«Bravo! dis-je. Mais le lait égoutté, Suzon, est-il réussi? Y en a-t-il beaucoup? Et la salade, assaisonne-la bien!

—J'ai l'habitude de réussir ce que je fais, mademoiselle. D'ailleurs, ce monsieur n'est ni un prince ni un empereur, je suppose. C'est un homme comme un autre, il s'arrangera de ce qu'on lui donnera.

—Un homme comme un autre, Suzon! dis-je indignée. Tu ne l'as donc pas vu?

—Ma foi si, mademoiselle, je l'ai vu! et entendu, je peux bien le dire! Est-il permis à un chrétien de cogner ainsi à tour de bras à la porte d'une maison honnête? Après cela, amourachez-vous de lui, si vous voulez!»

J'ouvrais la bouche pour répondre vertement, mais je m'arrêtai prudemment, en songeant que, pour se venger et me contrarier, Suzon serait bien capable de donner un coup de feu à son dindon.

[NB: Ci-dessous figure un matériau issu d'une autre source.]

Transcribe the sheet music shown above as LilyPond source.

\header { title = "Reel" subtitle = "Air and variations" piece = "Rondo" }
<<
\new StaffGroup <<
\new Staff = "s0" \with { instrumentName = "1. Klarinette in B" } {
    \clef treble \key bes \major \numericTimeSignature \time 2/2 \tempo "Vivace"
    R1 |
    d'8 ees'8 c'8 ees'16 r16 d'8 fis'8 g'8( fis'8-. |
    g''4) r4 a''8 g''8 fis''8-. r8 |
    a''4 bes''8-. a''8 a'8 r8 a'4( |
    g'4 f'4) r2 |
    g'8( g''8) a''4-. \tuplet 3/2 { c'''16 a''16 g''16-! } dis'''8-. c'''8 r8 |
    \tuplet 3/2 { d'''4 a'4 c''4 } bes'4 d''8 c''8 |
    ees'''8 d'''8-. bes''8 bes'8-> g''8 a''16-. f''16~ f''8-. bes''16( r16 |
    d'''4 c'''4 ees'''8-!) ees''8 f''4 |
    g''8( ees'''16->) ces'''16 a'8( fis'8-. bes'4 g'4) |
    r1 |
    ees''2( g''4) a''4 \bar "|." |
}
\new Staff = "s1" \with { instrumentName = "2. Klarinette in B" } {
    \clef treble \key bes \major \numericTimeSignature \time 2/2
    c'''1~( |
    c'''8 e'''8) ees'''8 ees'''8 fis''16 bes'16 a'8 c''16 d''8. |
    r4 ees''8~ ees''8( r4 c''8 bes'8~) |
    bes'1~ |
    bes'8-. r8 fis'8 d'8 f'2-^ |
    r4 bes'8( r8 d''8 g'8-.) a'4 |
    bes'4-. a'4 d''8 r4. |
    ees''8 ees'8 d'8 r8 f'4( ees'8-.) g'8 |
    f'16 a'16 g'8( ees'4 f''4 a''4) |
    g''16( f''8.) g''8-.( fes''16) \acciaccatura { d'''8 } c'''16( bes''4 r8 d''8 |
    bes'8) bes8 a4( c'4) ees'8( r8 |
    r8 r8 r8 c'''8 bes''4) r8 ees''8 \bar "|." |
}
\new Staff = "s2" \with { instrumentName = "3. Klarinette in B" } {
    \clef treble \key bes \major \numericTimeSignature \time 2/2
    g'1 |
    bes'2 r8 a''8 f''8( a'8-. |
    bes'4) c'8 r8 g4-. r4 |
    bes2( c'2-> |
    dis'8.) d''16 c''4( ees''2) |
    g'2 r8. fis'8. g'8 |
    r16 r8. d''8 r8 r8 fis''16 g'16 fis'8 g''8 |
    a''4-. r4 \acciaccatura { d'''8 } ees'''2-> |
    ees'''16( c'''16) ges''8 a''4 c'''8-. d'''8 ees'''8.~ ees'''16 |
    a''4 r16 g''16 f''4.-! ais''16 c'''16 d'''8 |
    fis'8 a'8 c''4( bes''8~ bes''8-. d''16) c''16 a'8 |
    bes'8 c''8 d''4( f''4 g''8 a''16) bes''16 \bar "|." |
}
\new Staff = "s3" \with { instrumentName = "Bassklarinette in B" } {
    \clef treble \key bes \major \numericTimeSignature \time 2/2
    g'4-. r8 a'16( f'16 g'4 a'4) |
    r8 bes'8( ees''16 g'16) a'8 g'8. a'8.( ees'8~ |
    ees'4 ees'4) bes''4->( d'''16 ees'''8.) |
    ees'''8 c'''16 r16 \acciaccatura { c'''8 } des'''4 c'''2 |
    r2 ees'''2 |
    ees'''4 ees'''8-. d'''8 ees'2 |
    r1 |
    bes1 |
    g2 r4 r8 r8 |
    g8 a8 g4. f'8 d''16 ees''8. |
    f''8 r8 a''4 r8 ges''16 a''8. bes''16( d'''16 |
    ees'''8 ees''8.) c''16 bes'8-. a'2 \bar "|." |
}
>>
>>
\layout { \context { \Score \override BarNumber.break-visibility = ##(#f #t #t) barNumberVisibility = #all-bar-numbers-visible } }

Quelques instants après, nous passâmes dans la salle à manger, et je ne pus m'empêcher de lancer un regard désolé sur la tapisserie sale et usée qui tombait en lambeaux. Ensuite, Suzon avait une manière bien singulière de mettre le couvert! Trois salières se promenaient au milieu de la table en guise de surtout; l'argenterie était jetée à la bonne franquette; les bouteilles couraient les unes après les autres, tandis qu'une seule et unique carafe était placée de telle façon que chaque convive devait se disloquer un peu pour l'attraper, la table étant trois fois trop grande.

Pour la première fois de ma vie, j'eus l'intuition que toutes les lois de la symétrie étaient violées par le goût fantasque de Suzon.

Mais M. de Conprat avait un de ces heureux caractères qui prennent chaque chose du meilleur côté. Et puis il possédait la faculté de s'identifier au milieu dans lequel il se trouvait.

Il examina la table d'un air joyeux, avala son potage sans cesser de parler, fit des compliments à Suzon et poussa de véritables cris de joie à l'apparition du dindon.

«Il faut avouer, monsieur le curé, dit-il, que la vie est une heureuse invention, et qu'Héraclite était doué d'une forte dose de stupidité.